Exercise:
Can you print the data exactly and leave out each image?

Recorded data:
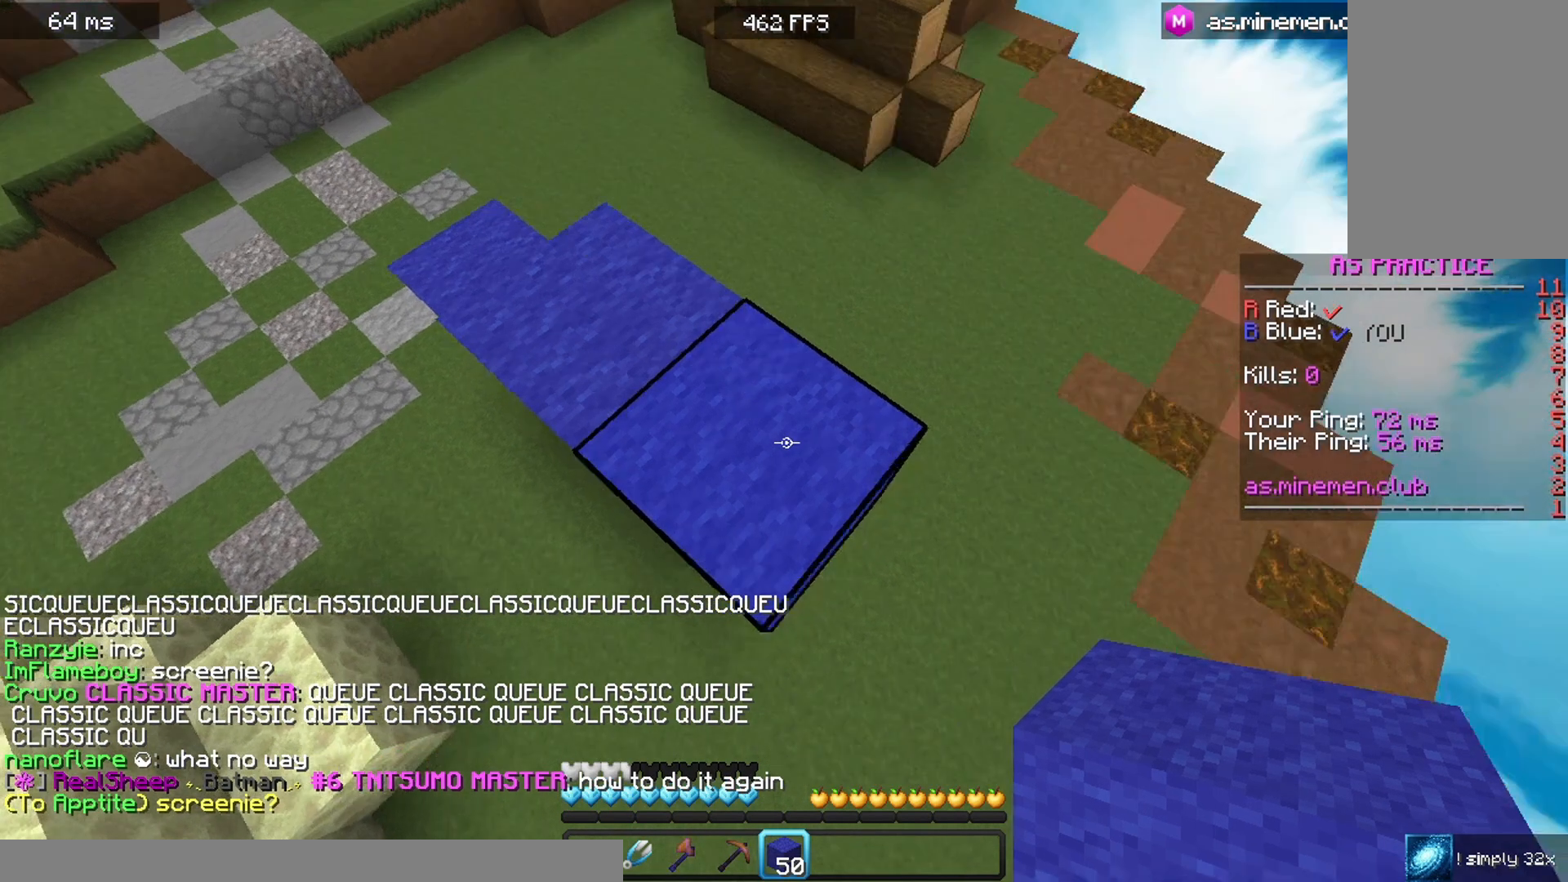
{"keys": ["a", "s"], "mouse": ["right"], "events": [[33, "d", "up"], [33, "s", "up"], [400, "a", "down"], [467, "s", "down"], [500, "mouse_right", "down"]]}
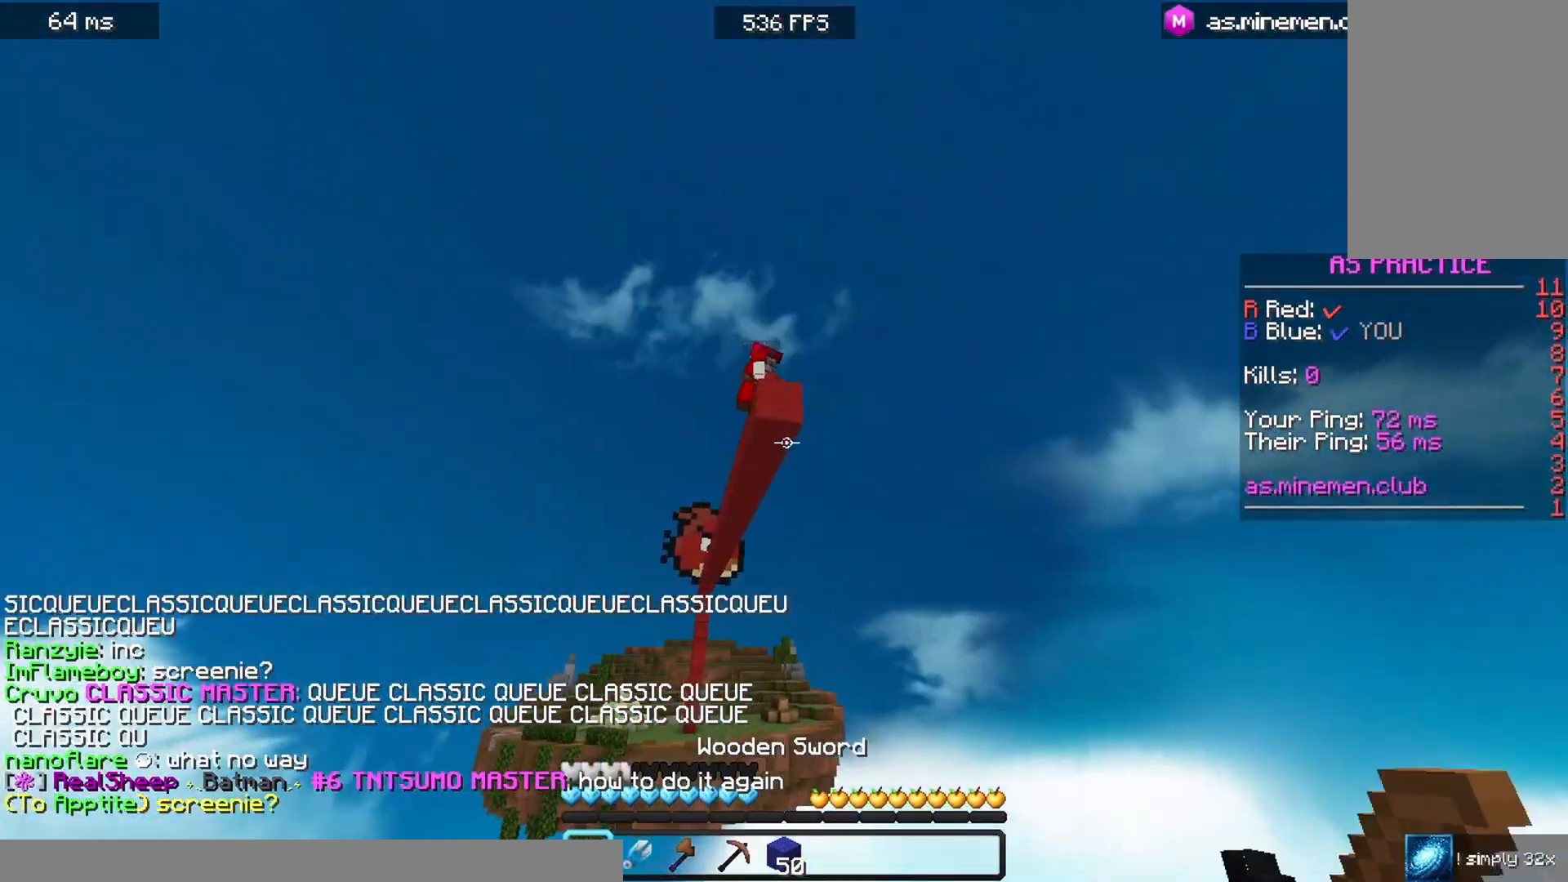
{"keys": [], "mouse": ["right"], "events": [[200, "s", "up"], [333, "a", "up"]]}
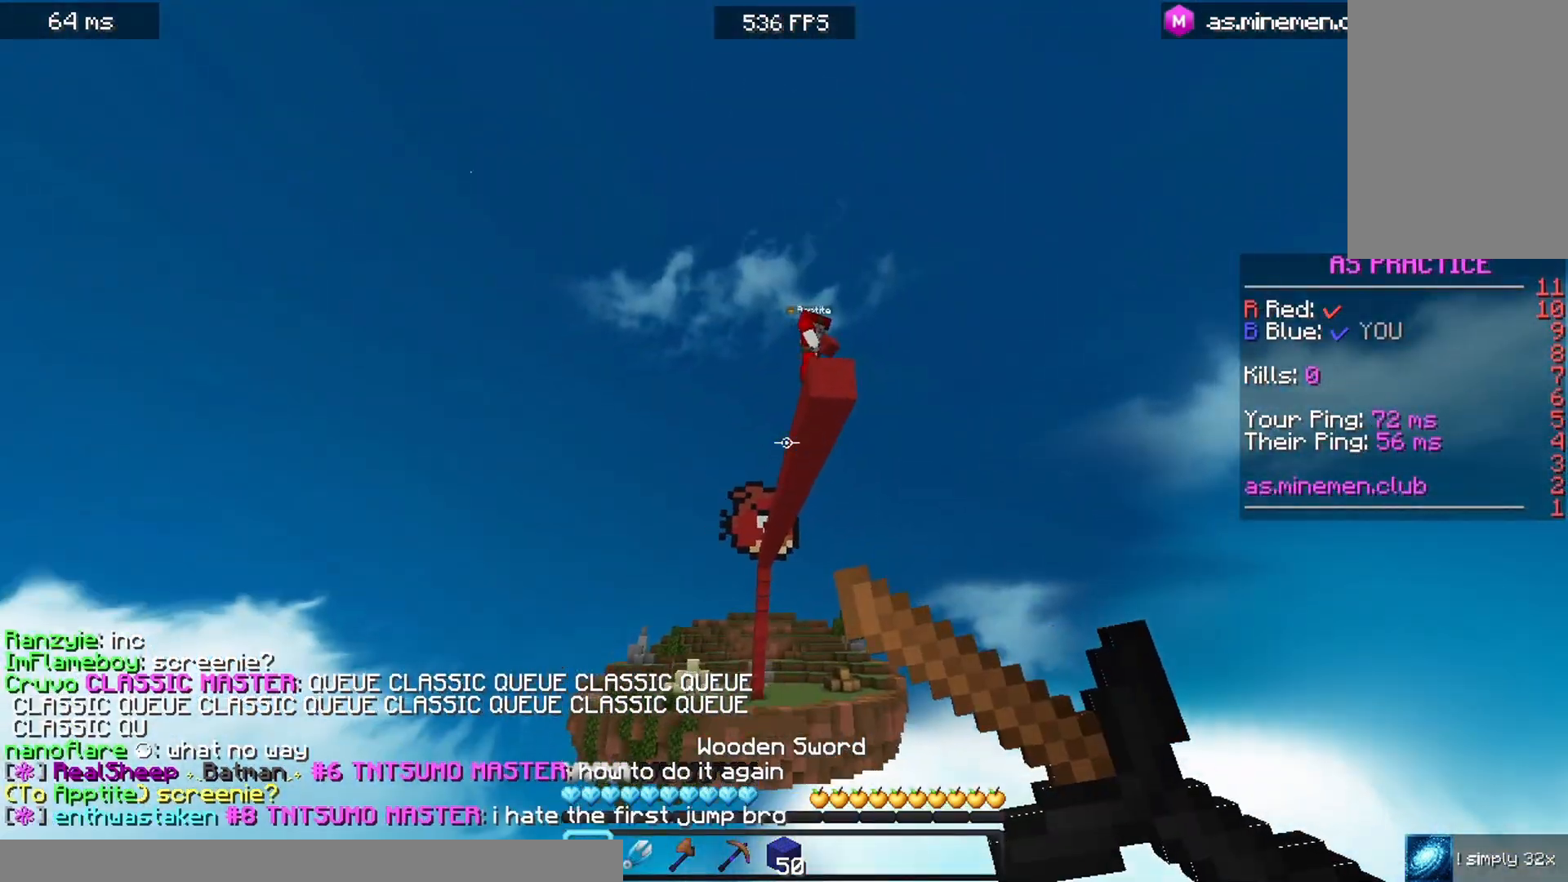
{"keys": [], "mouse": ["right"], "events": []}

Answer to this task:
{"keys": ["a", "s"], "mouse": ["right"], "events": [[33, "d", "up"], [33, "s", "up"], [400, "a", "down"], [467, "s", "down"], [500, "mouse_right", "down"]]}
{"keys": [], "mouse": ["right"], "events": [[200, "s", "up"], [333, "a", "up"]]}
{"keys": [], "mouse": ["right"], "events": []}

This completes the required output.